TASK :: Scan the entries for "Player". Every line that holds it is to be copied.

DATA TO PROCESS ::
#####
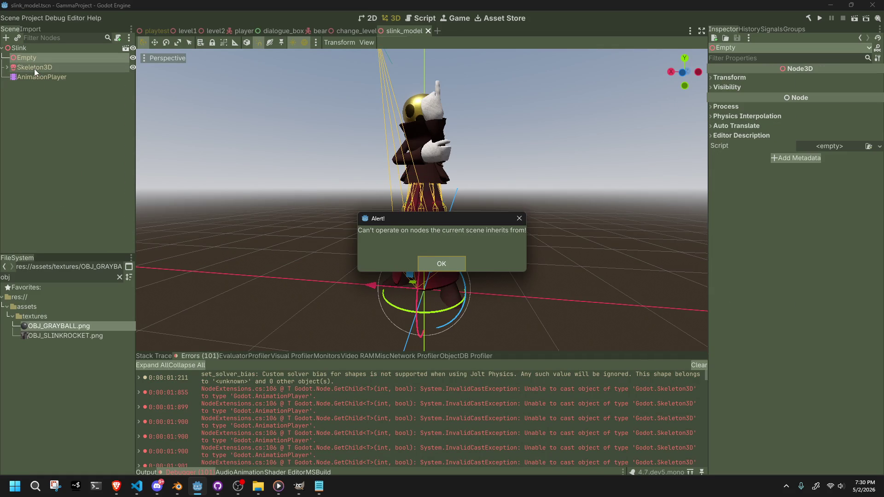
click(437, 263)
Step: Switch to Visual Studio Code at line 75 of Player.cs
key(alt+Tab)
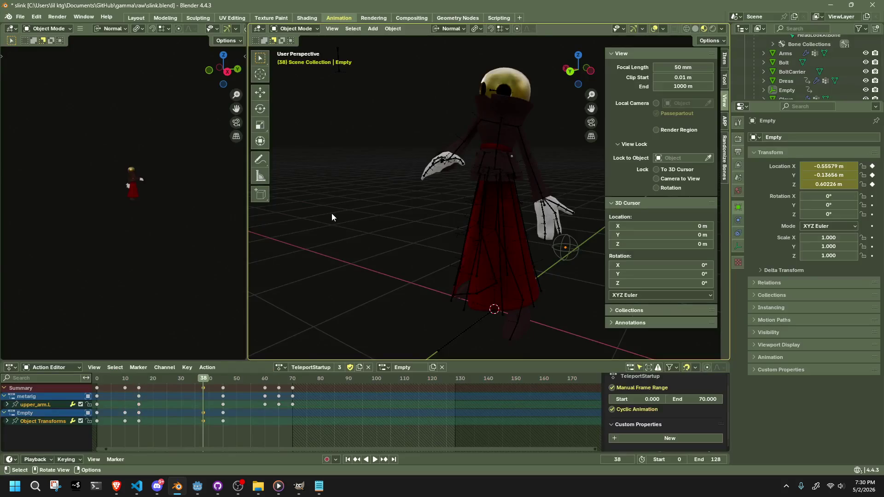
key(alt+Tab)
key(alt+Tab)
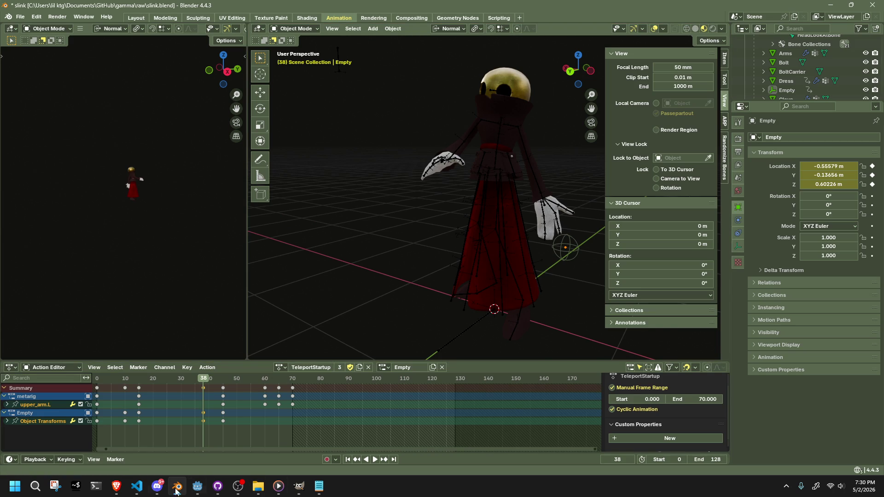
click(137, 486)
click(452, 340)
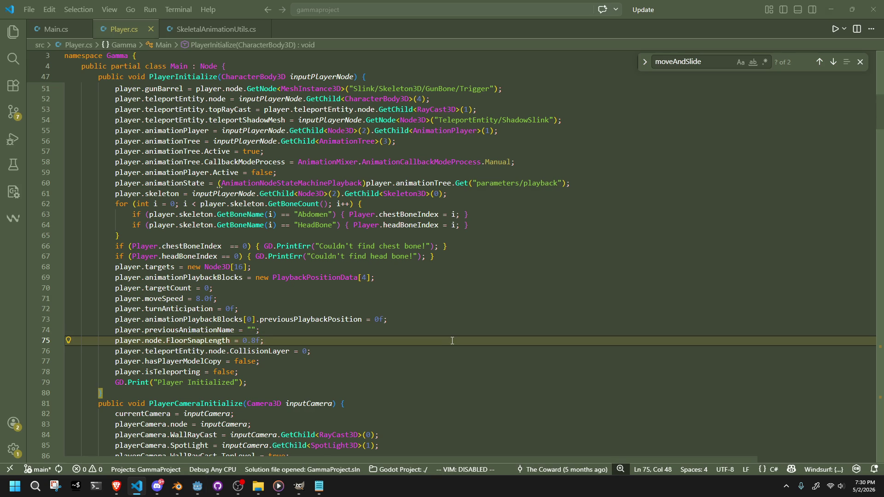
Step: Inspect the HeadBone lookup loop and the skeleton variable on lines 61–64
click(310, 214)
double_click(318, 225)
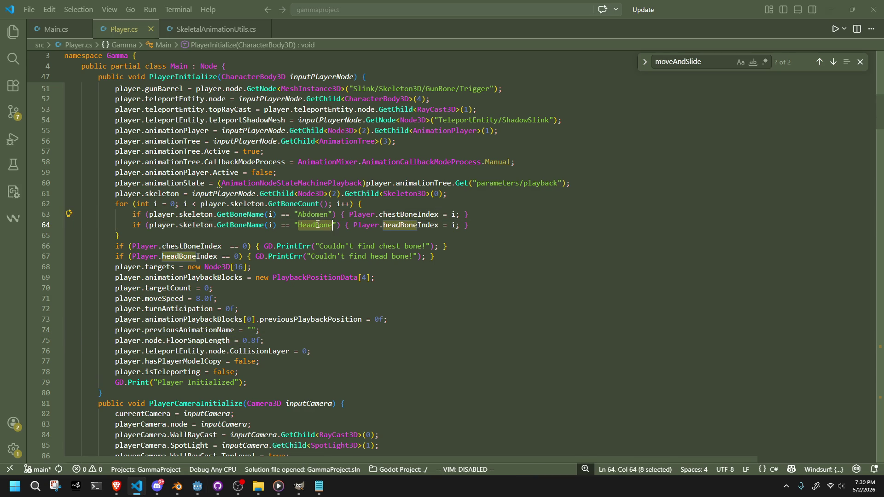
double_click(162, 193)
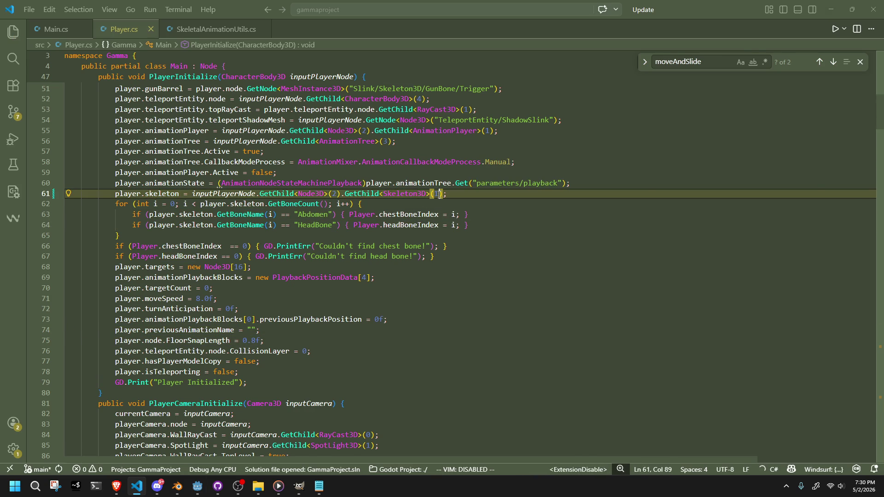
key(alt+Tab)
key(alt+Tab)
Step: Check the Skeleton3D node's children in Godot's Scene tree, then return to Player.cs
click(819, 19)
#####
OUTPUT FOR THIS EXERCISE ::
Step: Switch to Visual Studio Code at line 75 of Player.cs
Step: Check the Skeleton3D node's children in Godot's Scene tree, then return to Player.cs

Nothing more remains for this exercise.